As a key part of this project, the Victorian infrastructure buried deep below the Vollan on the Mooragh Promenade in Ramsey was also replaced. The project started in November 2015 and was completed in 2017. It comprised building a new storage tank, wet wells and pumping facilities below the Vollan and a new pumping station and control room adjacent to the BMX track. The building was carefully located to be compliant with international BMX regulations for adjacent structures.
As part of the enabling works for the Vollan, the water supply to Royal Park was also enhanced which allowed old pipes running across the area to be redirected and rerouted. A new electrical substation was also installed on the site, providing a fall-back supply to that area of Ramsey and capacity for future developments.
The excavation for the Vollan storage tank went down into the ground over 12m, and exposed the alluvial gravel of past millennia from the Sulby river’s original route out to sea! Over 2.6km of sheet-piling was driven into the ground to support it whilst the tank was excavated. To keep it dry, 1.5 billion litres of tidal ground water was pumped away onto the beach during the four months the hole was open. At the end of the works, the original 1888 Victorian storage tank (which runs under the Vollan roadway) was decommissioned and the old pumping station at the northern end of the Vollan was demolished.
The Vollan site under construction
The sea outfall position, pipeline route up to Balladoole and the location old Vollan tank are shown.
Over 2,800 cubic metres was excavated at the Vollan, then 3,000 cubic metres of concrete poured (including 900 cubic metres to fill the old tanks) and 1.5 billion litres of ground water removed, using 12 borehole pumps like those seen on the left of the photo.
The new Vollan pumping station
At Balladoole 35,000 cubic metres was excavated, and over 3,250 cubic metres of concrete poured during the construction activities. Balladoole Excavations underway showing the IRBC supporting concrete structures and protruding sludge drain pipes.
The Balladoole IRBC tanks completed, drainage being installed and ground level being restored. Here 3,750 cubic metres of stone was added to the site, with 148 tonnes of steel reinforcement added – including 9,414 square metres of mesh reinforcement walls and hardstanding.
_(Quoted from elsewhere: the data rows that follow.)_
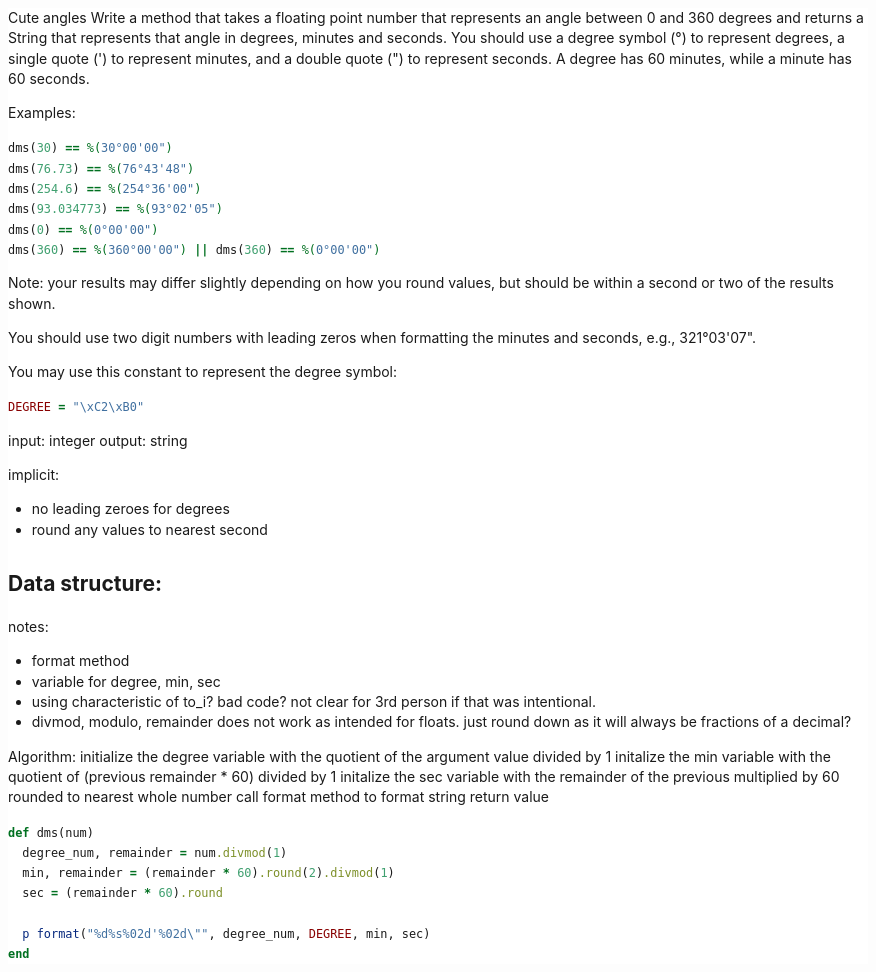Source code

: Cute angles
Write a method that takes a floating point number that represents an angle between 0 and 360 degrees and returns a String that represents that angle in degrees, minutes and seconds. You should use a degree symbol (°) to represent degrees, a single quote (') to represent minutes, and a double quote (") to represent seconds. A degree has 60 minutes, while a minute has 60 seconds.

Examples:

```ruby
dms(30) == %(30°00'00")
dms(76.73) == %(76°43'48")
dms(254.6) == %(254°36'00")
dms(93.034773) == %(93°02'05")
dms(0) == %(0°00'00")
dms(360) == %(360°00'00") || dms(360) == %(0°00'00")
```
Note: your results may differ slightly depending on how you round values, but should be within a second or two of the results shown.

You should use two digit numbers with leading zeros when formatting the minutes and seconds, e.g., 321°03'07".

You may use this constant to represent the degree symbol:

```ruby
DEGREE = "\xC2\xB0"
```
input: integer
output: string

implicit:
- no leading zeroes for degrees
- round any values to nearest second

Data structure:
-

notes:
- format method
- variable for degree, min, sec
- using characteristic of to_i? bad code? not clear for 3rd person if that was intentional. 
- divmod, modulo, remainder does not work as intended for floats. just round down as it will always be fractions of a decimal?

Algorithm:
initialize the degree variable with the quotient of the argument value divided by 1
initalize the min variable with the quotient of (previous remainder * 60) divided by 1
initalize the sec variable with the remainder of the previous multiplied by 60 rounded to nearest whole number
call format method to format string return value  

```ruby
def dms(num)
  degree_num, remainder = num.divmod(1)
  min, remainder = (remainder * 60).round(2).divmod(1)
  sec = (remainder * 60).round

  p format("%d%s%02d'%02d\"", degree_num, DEGREE, min, sec)
end
```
IRBC rotors being installed.
Each rotor has thousands of ribbed sectors giving around 5 acres of surface area for the biofilm treatment process to function. The rotor revolves at around 3rpm, with the lower half submerged in the effluent to be treated. As it rotates, the bacteria on the huge surface area consume the undesirables in the effluent.
IRBCs fully completed and under cover. The concrete surface is the finished path and road level – compare this to the photo above which shows those pipes just visible above the edge of the IRBC concrete retaining tank during site construction.